The new £20m ($34.2m) centre will be located next to the National Biologics Manufacturing Centre being built in Darlington, however, it is primarily intended as a site where tech firms can work out how to link up systems for small scale production runs according to spokesman, Jonathan Robinson.
He told BioPharma-Reporter.com that: “The NBMC will focus on advancing discrete promising technologies that can help address the challenges in biopharma now and in the future, whereas the FoF will focus on integrating some of these technologies in to a small format processing unit.”
The idea, Robinson continued, is to develop systems “that can address the requirements of the future medicine supply chain, which are provision of a diverse range of small lots of biologics for individual patient cohorts as with stratified medicine and bespoke medicines in the case of personalised medicine.”
However, the CPI does plan to involve biopharmaceutical firms, service providers and other stakeholders in due course, Robinson said.

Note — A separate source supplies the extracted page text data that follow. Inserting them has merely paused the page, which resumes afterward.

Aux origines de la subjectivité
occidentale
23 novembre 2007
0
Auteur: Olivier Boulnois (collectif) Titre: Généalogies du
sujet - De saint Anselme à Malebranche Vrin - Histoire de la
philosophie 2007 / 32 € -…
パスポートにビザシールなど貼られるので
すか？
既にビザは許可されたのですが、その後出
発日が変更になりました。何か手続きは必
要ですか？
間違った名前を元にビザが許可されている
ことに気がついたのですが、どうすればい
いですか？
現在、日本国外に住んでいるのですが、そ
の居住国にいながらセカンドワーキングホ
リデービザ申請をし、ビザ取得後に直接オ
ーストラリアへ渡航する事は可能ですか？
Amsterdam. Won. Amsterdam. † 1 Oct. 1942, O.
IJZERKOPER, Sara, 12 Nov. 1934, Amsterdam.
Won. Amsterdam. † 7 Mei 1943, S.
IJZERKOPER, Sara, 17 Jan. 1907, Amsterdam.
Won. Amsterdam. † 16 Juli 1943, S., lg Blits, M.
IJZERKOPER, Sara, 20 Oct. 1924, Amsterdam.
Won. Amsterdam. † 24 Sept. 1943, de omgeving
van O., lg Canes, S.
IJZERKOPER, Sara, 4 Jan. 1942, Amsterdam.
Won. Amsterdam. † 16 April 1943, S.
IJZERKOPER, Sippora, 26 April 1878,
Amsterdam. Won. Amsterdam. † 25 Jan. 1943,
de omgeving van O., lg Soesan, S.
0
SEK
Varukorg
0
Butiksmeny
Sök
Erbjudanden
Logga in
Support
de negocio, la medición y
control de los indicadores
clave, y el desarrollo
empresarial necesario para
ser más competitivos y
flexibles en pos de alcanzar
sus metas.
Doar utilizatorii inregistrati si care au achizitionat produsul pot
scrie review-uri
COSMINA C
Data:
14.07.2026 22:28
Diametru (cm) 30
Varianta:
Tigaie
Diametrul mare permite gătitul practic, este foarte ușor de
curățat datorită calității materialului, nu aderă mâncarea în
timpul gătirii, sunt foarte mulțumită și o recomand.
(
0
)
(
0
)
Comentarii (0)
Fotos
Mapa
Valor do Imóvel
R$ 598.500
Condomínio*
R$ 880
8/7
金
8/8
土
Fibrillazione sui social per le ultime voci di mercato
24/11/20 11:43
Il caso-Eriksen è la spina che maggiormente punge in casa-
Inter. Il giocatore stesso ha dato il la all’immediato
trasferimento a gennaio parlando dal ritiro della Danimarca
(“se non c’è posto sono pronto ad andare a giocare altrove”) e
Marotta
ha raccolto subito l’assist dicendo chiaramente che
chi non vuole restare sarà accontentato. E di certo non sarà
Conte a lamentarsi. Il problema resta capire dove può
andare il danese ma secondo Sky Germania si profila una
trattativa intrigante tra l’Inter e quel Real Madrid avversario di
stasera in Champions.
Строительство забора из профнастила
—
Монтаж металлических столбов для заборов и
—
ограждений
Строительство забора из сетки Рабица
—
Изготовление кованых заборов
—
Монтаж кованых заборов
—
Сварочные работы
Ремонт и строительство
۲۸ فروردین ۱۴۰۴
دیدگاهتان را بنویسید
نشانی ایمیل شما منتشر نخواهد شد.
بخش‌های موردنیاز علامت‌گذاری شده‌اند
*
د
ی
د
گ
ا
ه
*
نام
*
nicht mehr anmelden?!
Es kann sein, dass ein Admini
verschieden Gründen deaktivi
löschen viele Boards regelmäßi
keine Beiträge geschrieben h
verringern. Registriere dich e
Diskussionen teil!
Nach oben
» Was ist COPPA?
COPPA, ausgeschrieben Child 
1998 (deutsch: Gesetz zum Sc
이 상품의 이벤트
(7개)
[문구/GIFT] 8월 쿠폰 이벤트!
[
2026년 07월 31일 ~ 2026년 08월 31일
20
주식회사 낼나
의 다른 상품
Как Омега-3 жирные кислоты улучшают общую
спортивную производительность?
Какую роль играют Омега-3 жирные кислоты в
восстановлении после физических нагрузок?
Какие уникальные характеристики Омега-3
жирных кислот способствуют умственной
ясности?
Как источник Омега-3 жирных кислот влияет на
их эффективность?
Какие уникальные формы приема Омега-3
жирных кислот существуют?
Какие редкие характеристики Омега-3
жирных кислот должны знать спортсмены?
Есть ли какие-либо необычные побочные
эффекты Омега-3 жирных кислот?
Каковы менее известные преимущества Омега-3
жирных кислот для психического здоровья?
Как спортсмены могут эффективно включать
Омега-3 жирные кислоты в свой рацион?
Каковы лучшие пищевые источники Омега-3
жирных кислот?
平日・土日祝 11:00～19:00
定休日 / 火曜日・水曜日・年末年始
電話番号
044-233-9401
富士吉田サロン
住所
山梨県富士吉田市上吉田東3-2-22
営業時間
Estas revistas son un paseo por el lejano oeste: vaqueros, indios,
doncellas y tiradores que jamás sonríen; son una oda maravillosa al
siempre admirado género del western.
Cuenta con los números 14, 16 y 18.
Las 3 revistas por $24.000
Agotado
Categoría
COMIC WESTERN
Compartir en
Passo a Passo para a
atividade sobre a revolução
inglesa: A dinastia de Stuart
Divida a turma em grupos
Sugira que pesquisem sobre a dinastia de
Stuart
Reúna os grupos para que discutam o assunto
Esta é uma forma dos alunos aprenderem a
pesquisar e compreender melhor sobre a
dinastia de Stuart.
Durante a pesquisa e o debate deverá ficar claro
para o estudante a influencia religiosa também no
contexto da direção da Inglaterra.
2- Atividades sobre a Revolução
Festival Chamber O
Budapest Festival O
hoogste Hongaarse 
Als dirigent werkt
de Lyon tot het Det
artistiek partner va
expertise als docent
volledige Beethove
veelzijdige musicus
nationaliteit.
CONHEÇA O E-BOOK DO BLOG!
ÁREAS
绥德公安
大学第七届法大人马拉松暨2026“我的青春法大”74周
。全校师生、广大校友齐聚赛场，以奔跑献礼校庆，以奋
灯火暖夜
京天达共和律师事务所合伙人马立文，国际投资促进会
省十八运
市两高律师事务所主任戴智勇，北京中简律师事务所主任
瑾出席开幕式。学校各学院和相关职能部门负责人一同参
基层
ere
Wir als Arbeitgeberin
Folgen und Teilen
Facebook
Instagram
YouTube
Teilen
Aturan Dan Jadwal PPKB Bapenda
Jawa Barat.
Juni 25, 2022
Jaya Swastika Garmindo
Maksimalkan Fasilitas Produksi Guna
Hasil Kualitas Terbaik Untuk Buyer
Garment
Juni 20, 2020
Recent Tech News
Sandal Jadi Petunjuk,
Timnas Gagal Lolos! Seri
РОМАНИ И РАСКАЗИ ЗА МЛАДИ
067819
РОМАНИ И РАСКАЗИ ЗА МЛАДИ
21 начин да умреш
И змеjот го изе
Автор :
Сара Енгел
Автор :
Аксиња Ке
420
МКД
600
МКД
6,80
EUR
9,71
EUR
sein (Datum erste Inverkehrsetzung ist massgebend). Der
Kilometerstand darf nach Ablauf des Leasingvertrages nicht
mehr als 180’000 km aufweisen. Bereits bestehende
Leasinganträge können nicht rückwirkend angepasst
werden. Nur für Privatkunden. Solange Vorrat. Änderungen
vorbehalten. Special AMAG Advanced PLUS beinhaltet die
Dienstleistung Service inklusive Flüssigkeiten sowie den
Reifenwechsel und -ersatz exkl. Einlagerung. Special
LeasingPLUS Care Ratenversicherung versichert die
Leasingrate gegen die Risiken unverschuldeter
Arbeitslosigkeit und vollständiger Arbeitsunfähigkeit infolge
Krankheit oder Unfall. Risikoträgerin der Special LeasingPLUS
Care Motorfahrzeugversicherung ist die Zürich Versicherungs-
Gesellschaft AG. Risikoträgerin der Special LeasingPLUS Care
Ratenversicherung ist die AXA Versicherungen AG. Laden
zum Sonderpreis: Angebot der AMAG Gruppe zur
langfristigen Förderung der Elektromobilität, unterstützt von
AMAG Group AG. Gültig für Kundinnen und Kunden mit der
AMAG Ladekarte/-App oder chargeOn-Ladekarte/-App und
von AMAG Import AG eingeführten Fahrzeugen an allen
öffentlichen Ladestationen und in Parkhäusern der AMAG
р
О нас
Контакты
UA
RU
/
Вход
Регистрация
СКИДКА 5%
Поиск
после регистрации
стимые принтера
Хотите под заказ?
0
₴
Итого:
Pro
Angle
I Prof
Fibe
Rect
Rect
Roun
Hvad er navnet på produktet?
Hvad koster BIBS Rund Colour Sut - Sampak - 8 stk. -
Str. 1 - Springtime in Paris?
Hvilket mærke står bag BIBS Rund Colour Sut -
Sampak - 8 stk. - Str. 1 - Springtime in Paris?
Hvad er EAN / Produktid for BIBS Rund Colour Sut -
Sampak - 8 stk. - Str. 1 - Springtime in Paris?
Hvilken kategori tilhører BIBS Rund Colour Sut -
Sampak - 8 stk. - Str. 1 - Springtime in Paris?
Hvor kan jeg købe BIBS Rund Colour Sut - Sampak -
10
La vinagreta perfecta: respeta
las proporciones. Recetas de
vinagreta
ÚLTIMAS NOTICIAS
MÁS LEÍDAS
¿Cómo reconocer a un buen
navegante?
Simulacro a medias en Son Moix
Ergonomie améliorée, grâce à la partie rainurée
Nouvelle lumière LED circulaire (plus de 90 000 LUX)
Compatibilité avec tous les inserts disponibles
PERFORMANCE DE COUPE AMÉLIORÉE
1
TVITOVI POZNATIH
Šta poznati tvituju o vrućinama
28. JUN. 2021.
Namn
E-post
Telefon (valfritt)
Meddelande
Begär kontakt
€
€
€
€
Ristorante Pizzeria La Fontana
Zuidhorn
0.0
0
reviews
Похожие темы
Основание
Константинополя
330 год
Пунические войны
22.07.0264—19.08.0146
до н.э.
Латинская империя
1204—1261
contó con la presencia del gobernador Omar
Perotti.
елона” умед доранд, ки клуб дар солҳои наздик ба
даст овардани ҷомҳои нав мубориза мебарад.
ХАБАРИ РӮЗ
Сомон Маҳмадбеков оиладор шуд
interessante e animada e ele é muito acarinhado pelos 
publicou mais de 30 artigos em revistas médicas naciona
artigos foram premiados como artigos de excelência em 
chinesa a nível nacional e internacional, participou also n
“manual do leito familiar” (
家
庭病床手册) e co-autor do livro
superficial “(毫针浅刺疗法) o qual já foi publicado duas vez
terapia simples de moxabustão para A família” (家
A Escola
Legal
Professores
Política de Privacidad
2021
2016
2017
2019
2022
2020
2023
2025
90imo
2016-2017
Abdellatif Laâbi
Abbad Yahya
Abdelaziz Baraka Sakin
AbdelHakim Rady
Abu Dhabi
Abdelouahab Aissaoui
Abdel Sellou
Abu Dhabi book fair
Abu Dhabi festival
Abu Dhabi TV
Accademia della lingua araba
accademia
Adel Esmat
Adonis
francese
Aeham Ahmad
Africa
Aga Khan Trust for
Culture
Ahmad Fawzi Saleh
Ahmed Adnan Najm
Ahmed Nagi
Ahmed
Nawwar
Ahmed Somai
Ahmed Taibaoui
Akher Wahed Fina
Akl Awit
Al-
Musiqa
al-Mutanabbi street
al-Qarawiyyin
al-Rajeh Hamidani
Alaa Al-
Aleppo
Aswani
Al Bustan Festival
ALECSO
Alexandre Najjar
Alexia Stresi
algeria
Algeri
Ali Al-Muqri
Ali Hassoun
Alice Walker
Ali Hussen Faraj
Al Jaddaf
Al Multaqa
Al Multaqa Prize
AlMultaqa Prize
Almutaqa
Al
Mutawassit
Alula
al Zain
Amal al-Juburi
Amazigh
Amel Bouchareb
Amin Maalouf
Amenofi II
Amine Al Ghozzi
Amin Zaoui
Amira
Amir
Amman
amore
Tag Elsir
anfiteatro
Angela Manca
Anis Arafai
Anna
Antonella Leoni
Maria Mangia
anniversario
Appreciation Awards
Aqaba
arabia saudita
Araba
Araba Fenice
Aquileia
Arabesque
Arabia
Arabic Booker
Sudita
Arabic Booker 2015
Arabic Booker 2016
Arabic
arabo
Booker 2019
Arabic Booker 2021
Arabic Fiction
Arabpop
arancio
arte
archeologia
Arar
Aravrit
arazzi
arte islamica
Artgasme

“In the first instance, we are interested in working with the equipment and consumable providers, both large and small to develop the new processing format, however as prototypes become available it will be necessary to test and develop the prototypes with end users, which could be pharma, CMOs through to healthcare providers.”
To access the centre, which is due to be up and running in 2018, manufacturing technology firms can either bid for public/private projects or pay a fee according to Robinson.
“The CPI is very flexible in how we engage with businesses and academics, the priority is to develop and gain adoption of new beneficial technologies.”
News of the new centre comes a few weeks after plans for a Government-back cell therapy development unit Guy’s Hospital were unveiled.
It also follows just days after the CPI unveiled an industry co-funded £14.4m ($24.7m) plan to establish a formulation development centre.
However, according to the CPI director of formulation Keith Robson work at the centre “won't involve pharmaceuticals initially, the focus will be on coatings, inks, composites, and powders.”